Advertisement

S-M-A-R-T kids: Jackson County Spelling Bee runs out of words

The Jackson County Spelling Bee began, as scheduled, on Saturday morning at a local public library branch.

What organizers didn't anticipate: running out of words.

After 19 rounds, the 25 contestants had been whittled down to two: Grade 5 student Sophia Hoffman and Grade 7 student Kush Sharma.

Round after round, Sophia and Kush got it right.

Kush spelled both "scherzo" and "fantoccini" correctly.

Sophia nailed "schadenfreude" and "barukhzy."
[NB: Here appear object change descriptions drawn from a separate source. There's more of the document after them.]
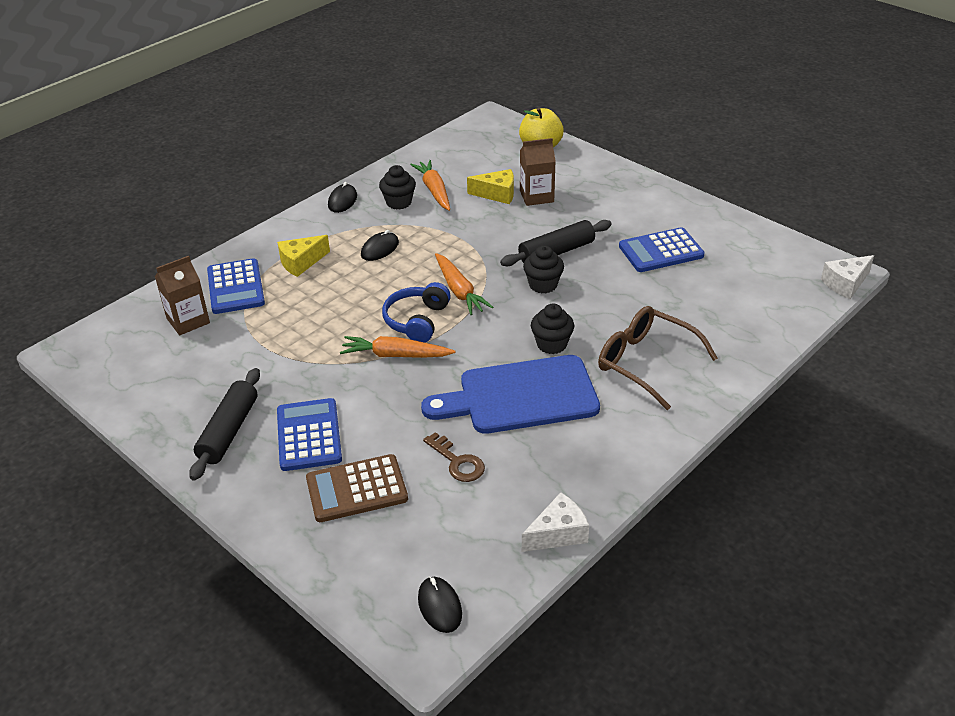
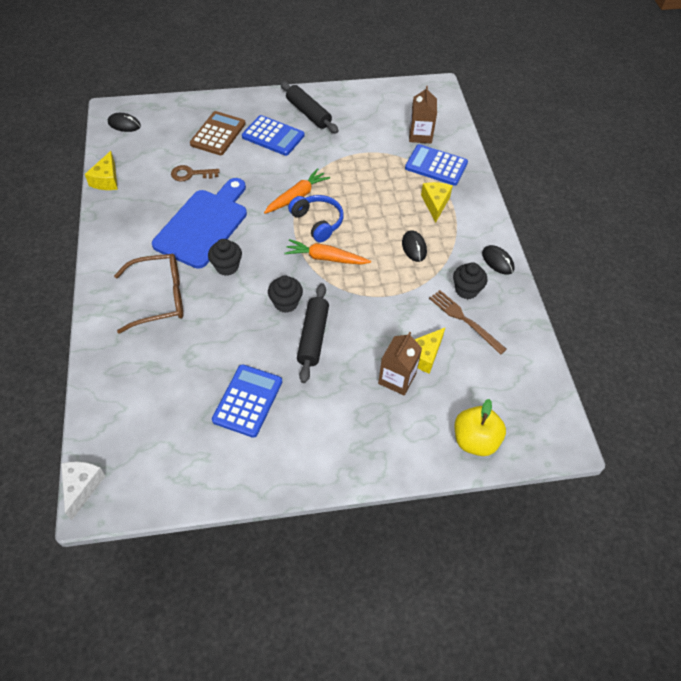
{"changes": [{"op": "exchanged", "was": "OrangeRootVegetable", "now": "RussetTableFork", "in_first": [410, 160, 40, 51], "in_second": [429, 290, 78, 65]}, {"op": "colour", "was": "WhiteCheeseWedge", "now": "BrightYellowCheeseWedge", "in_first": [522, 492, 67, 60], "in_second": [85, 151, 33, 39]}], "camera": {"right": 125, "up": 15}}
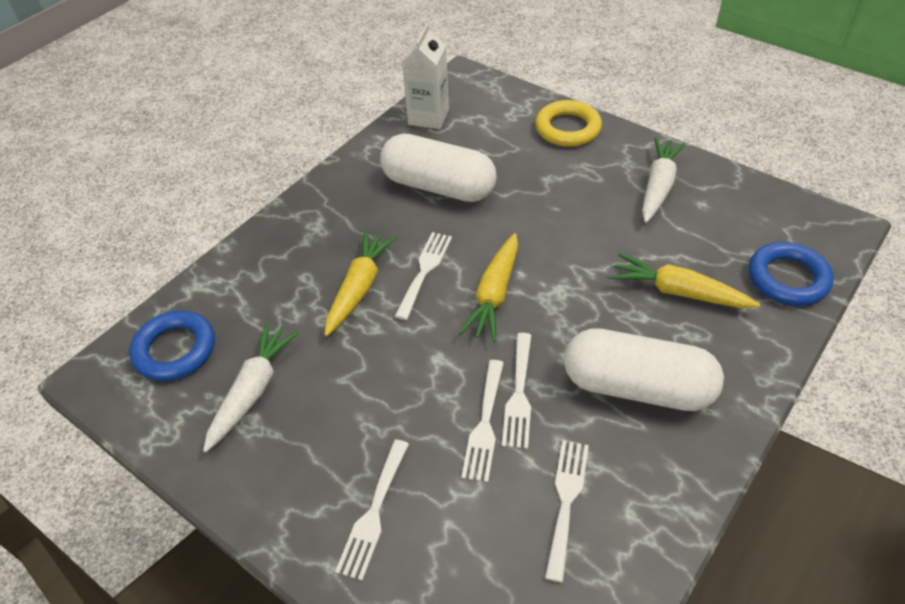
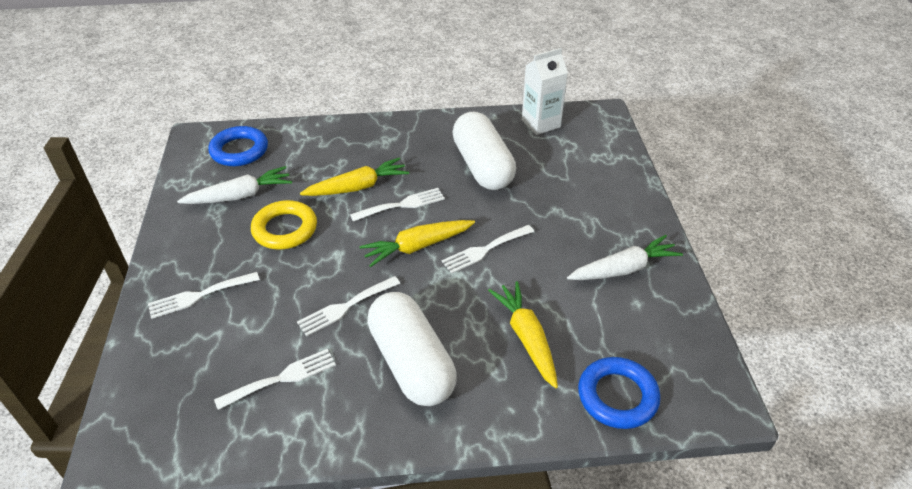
{"changes": [{"op": "relocated", "was": "BrightYellowRing", "in_first": [535, 100, 67, 47], "in_second": [251, 200, 66, 49]}, {"op": "relocated", "was": "WhiteTableFork", "in_first": [461, 360, 43, 122], "in_second": [442, 225, 92, 49]}], "camera": {"right": 45, "up": -5}}
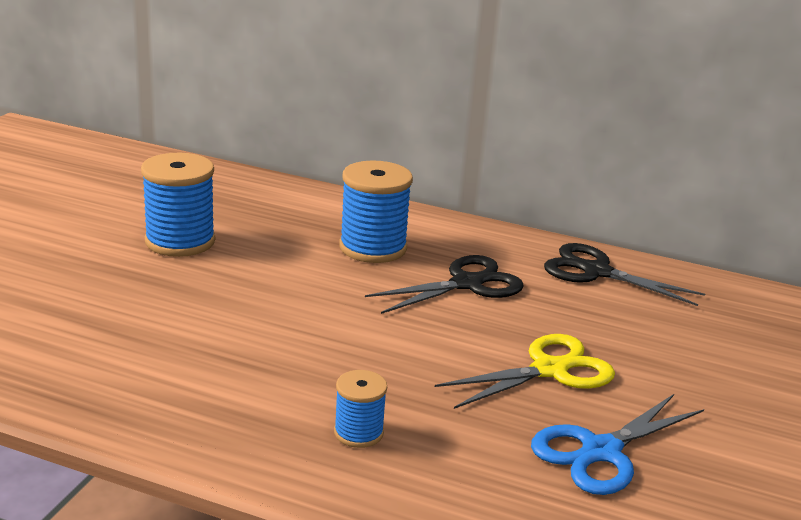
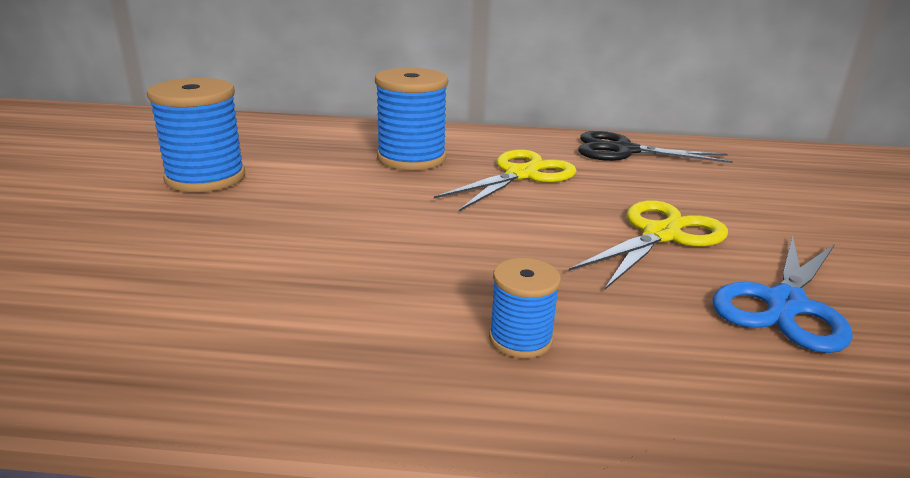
{"changes": [{"op": "colour", "was": "JetBlackShears", "now": "BrightYellowShears", "in_first": [365, 255, 159, 59], "in_second": [434, 150, 143, 61]}], "camera": {"right": -15, "up": 0}}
When Kush missed one long French word — "I have no idea how to pronounce it," 13-year-old Kush later admitted to the Kansas City Star — Sophia missed it, too.

During the bee's lunch break, officials added 20 words to the list, hoping to eventually stump one of the students.

After 66 rounds, the spelling-savvy students completed the list of words.

Not wanting to pull random words out of the dictionary in the middle of the competition — What if the words' difficulties weren't equal? — officials decided to continue the spelling bee in early March.

At their second meeting, Sophia and Kush will be challenged with words from anywhere in the 1,664-page Merriam-Webster's 11th Edition Dictionary, not just from the Scripps-approved list of 300 words.

The winner of the Sophia-Kush showdown gets a ticket to the Scripps National Spelling Bee in Washington, D.C. this May.